The Fire This Time: A New Generation Speaks About Race by Jesmyn Ward
Ward's collection of essays, poems, and memoir all revolve around the state of racial relations in America today. It's comprised of some of the most lucid, searing writing on one of the most important topics of our time—truly an incendiary work.
Outspoken feminist author Doyle gets to the heart of our society's centuries-old hatred of trouble-causing women, from Billie Holliday to Sylvia Plath to, yes, Hillary Clinton. Doyle explores just what it is that makes loud, messy women such a threat to men, and why it's so meaningful that all women continue to make men uncomfortable.
White Trash: The 400-Year Untold History of Class in America by Nancy Isenberg
This book isn't strictly about women, but it pertains directly to women's issues—after all, it's white Americans, including a majority of white women, who voted into power politicians who intend to strip away women's access to things like affordable healthcare.
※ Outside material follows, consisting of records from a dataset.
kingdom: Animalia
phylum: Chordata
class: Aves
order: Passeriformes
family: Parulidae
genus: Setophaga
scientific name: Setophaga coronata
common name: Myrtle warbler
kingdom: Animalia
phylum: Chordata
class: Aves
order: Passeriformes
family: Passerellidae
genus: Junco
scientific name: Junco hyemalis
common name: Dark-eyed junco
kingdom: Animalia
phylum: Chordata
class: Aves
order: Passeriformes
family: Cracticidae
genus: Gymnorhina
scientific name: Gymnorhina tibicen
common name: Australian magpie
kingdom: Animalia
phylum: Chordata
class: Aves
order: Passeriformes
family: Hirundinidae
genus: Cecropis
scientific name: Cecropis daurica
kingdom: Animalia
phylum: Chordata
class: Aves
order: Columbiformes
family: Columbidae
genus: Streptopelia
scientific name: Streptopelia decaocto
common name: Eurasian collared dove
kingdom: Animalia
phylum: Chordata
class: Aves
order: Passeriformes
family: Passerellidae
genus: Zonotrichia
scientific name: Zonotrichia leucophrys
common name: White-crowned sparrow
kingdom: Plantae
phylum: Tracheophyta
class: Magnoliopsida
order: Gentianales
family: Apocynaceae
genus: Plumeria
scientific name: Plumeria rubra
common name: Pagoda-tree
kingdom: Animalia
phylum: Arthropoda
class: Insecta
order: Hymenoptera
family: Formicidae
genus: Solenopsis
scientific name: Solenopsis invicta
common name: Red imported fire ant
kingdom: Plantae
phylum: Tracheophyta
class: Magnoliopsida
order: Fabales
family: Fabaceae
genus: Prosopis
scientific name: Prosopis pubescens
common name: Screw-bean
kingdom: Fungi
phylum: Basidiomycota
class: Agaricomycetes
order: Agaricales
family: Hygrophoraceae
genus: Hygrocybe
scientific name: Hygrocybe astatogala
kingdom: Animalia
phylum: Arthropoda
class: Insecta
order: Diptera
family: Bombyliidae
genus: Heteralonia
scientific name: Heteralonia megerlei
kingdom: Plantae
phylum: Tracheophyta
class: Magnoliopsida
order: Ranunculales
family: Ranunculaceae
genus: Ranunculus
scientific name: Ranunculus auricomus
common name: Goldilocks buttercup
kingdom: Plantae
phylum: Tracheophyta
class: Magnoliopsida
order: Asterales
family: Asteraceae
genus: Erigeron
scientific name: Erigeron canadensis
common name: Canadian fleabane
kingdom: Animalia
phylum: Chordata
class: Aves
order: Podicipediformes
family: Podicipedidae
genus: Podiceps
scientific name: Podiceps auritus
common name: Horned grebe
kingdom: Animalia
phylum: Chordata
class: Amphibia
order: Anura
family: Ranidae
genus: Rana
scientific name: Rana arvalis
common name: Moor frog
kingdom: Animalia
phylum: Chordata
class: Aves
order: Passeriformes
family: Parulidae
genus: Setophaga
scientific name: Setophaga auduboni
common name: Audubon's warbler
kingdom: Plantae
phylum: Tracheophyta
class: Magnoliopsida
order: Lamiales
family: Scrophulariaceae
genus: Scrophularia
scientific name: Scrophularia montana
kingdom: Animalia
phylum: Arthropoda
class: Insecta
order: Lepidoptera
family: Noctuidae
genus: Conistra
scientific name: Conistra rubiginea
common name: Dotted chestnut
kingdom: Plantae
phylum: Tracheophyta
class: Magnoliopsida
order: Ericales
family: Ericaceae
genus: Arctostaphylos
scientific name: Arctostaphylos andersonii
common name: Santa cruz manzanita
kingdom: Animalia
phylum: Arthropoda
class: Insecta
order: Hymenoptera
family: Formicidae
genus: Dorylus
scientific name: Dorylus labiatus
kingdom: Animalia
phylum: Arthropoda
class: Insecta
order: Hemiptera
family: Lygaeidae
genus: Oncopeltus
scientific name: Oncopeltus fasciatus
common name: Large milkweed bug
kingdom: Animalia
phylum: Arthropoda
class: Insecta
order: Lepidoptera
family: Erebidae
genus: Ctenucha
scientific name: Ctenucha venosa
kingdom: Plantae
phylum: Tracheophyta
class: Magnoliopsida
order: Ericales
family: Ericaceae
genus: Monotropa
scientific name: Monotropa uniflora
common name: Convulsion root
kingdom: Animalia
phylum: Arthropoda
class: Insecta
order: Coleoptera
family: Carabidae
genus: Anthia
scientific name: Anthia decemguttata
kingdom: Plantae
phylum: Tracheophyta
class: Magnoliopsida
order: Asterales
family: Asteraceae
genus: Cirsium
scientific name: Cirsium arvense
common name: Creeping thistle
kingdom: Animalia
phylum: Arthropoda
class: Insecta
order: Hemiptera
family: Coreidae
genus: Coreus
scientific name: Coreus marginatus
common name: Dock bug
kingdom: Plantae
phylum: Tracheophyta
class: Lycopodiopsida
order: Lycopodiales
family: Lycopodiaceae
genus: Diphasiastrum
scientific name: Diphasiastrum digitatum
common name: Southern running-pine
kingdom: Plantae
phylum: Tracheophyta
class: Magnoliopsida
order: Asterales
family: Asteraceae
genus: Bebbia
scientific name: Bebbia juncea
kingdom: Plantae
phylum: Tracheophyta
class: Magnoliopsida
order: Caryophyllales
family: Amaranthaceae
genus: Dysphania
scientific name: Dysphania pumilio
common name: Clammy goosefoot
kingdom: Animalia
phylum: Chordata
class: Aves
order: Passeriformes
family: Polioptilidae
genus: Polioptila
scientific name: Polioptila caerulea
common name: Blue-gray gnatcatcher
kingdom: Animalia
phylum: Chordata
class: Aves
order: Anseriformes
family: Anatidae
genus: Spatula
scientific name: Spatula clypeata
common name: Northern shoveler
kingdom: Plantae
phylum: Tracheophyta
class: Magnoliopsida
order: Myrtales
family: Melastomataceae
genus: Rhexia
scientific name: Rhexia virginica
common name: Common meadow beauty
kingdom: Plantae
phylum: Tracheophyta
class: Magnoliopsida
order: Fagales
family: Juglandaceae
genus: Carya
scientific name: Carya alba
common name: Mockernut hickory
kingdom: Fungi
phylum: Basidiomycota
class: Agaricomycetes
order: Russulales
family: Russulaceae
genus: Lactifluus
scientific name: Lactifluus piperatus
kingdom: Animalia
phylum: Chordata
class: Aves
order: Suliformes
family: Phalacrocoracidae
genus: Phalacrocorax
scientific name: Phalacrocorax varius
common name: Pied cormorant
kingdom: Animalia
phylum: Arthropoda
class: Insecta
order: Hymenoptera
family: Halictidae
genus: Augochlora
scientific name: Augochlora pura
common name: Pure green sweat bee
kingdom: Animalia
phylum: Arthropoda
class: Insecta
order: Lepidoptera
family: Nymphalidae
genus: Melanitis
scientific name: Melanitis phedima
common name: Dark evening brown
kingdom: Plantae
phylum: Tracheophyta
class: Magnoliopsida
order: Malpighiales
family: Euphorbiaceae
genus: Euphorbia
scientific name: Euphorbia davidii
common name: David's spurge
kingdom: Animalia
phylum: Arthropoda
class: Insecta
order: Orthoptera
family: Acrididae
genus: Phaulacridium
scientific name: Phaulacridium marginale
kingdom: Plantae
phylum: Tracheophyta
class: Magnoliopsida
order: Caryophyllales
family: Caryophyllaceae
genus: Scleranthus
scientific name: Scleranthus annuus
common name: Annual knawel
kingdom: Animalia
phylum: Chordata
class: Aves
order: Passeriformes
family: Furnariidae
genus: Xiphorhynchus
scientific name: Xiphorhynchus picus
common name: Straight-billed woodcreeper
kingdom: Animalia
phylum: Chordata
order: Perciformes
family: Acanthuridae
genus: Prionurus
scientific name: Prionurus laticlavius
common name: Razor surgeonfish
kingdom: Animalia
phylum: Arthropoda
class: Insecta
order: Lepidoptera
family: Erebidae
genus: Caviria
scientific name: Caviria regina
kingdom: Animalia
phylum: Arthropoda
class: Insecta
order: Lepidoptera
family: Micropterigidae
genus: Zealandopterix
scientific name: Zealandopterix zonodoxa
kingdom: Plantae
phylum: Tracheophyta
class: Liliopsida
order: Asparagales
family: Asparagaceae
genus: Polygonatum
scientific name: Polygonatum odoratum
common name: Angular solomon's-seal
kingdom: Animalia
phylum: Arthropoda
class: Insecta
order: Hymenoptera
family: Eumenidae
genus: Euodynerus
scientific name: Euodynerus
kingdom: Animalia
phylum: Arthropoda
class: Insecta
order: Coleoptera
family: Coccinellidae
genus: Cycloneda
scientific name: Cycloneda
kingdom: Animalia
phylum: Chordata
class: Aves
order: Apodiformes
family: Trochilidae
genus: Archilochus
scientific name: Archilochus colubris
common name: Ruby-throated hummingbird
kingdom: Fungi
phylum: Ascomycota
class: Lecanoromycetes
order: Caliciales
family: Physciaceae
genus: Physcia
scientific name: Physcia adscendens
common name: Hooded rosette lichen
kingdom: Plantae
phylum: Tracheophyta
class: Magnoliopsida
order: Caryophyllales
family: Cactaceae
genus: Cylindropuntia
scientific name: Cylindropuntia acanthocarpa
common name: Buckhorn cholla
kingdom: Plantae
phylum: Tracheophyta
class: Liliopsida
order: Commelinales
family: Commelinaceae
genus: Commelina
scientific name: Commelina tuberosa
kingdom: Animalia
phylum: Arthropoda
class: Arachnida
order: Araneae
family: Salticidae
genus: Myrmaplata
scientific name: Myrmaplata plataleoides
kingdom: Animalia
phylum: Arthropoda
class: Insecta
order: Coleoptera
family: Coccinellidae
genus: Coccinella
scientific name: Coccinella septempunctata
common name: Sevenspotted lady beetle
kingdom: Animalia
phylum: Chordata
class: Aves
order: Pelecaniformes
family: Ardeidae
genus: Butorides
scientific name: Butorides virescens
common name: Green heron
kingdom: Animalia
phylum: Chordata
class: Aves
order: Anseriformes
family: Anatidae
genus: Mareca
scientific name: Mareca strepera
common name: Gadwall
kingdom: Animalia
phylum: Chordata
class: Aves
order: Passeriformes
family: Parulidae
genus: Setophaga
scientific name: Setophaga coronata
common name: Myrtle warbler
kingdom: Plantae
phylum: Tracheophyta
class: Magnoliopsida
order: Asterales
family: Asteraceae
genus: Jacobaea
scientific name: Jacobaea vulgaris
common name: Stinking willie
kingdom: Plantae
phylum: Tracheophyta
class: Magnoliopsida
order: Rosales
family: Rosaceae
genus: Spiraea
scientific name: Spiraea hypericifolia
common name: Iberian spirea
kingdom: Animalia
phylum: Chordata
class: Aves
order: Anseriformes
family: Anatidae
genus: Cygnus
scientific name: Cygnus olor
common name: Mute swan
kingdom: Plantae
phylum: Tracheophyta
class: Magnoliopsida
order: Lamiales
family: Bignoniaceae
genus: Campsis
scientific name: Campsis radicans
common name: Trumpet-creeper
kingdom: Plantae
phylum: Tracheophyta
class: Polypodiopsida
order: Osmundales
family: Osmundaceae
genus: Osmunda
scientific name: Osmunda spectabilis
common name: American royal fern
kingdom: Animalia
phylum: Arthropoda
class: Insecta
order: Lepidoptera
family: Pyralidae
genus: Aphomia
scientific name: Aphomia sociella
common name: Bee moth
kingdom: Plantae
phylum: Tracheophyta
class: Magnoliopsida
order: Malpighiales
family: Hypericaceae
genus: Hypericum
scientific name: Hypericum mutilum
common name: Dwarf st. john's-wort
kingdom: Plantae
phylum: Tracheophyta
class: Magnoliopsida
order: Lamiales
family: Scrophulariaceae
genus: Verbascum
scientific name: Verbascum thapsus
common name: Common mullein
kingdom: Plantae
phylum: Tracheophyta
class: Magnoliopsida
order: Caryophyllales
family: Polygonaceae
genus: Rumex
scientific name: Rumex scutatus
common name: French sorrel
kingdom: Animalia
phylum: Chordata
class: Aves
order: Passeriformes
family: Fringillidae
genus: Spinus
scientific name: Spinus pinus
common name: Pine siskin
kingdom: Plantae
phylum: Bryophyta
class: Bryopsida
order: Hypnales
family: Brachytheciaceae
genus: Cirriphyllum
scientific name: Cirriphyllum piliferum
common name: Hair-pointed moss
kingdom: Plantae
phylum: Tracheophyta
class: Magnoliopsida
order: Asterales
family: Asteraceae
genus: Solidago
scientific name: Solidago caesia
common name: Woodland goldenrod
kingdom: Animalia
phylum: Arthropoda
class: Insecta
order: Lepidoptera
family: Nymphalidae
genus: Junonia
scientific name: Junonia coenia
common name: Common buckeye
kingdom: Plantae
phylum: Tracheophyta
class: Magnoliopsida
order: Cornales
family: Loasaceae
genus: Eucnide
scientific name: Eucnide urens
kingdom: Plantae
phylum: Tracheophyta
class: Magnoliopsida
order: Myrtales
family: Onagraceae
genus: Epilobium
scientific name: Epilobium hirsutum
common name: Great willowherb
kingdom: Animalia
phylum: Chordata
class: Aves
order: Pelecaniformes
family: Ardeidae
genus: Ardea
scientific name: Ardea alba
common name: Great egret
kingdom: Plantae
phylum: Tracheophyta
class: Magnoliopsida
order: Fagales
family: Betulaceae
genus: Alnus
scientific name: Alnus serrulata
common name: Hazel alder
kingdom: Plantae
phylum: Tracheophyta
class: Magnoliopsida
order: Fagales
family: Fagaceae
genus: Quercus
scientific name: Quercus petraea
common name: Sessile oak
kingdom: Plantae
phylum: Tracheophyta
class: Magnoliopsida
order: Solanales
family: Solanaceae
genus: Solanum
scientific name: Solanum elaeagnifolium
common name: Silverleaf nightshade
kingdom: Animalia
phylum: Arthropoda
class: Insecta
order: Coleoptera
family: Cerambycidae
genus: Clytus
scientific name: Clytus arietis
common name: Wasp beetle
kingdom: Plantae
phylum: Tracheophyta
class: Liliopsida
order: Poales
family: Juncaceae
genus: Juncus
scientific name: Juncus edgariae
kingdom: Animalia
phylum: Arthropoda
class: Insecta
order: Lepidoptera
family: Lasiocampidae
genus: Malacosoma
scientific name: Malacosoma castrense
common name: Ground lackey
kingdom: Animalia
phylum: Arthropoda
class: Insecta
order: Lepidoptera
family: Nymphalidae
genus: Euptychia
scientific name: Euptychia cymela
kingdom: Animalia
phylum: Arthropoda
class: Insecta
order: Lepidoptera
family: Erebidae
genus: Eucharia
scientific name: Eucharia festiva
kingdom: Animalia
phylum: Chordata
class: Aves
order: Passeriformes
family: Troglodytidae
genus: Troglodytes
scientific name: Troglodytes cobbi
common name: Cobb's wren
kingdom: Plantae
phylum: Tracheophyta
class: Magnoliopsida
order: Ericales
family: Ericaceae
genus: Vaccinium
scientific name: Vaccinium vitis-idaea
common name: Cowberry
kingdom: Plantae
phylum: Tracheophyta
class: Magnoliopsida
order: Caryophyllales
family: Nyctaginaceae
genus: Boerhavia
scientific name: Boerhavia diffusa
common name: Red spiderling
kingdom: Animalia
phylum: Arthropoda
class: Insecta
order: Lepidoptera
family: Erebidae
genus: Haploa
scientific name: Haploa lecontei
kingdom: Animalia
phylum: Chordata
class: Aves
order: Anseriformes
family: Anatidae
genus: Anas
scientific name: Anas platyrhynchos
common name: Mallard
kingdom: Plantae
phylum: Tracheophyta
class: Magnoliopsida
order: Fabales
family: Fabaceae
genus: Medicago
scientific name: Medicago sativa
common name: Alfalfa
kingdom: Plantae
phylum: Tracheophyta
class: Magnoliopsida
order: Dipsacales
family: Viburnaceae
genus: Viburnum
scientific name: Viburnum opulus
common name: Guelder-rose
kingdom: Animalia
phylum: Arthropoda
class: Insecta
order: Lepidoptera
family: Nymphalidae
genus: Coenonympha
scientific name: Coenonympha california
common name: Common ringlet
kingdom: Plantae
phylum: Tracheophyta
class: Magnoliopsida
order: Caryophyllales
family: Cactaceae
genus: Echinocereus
But also, in it, Isenberg reveals ways in which the American government has historically worked to oppress working class women, even through programs like forced sterilization. (This sort of thing happened to women of all races; please also read about civil rights hero Fannie Lou Hamer, who was forcibly sterilized in a procedure colloquially known as a "Mississippi Appendectomy.")
They and We Will Get Into Trouble for This by Anna Moschovakis
Comprising several long poems, Moschovakis' latest work deals with questions about who we are and what is the nature of love and promises and the existence of soulmates in a manner which makes me—to put it bluntly but also, I hope, softly—want to bathe in the text. This is a thing, isn't it? Wanting to actually immerse yourself in the words you see placed on a page? Perhaps, or perhaps not. No matter, because I cannot swim in these words, except in my mind, where they've lodged quite completely. I think other readers will find themselve similarly drawn into this work, and all the better for it.
I'll Tell You in Person by Chloe Caldwell
Caldwell's hilarious, honest writing about the kind of things that so many women keep hidden—drug use, acne anxiety, failed relationships, flailing careers—is so necessary to read right now, and always. Caldwell relates her life experiences in a singular voice filled with wit, frustration, intelligence, and empathy—it's that last part that's of particular importance, really. It's rare enough that young women and their choices are treated with any kindness or level of understanding by society at large, and Caldwell is not only unsparing in recounting the darkest parts of her life, but she makes it possible to see that you can be okay with yourself and the life you might always be figuring out how to live, because everyone fucks up sometimes and somehow. It's a powerful message, one we could all use right now.
Little Labors by Rivka Galchen
Galchen's book is a compilation of meditations—in the form of lists, brief observations, stories—on babies, motherhood, womanhood, and literature. It's a provocative and sometimes unsettling look into what is commonly thought to be a placid and sweet part of life, and it's important for its willingness to subvert any of the tropes about new motherhood and how women should and shouldn't feel about it. In a time when women's rights with regards to whether or not they should have a say in how they care for their bodies in jeopardy, Little Labors is a truly essential read.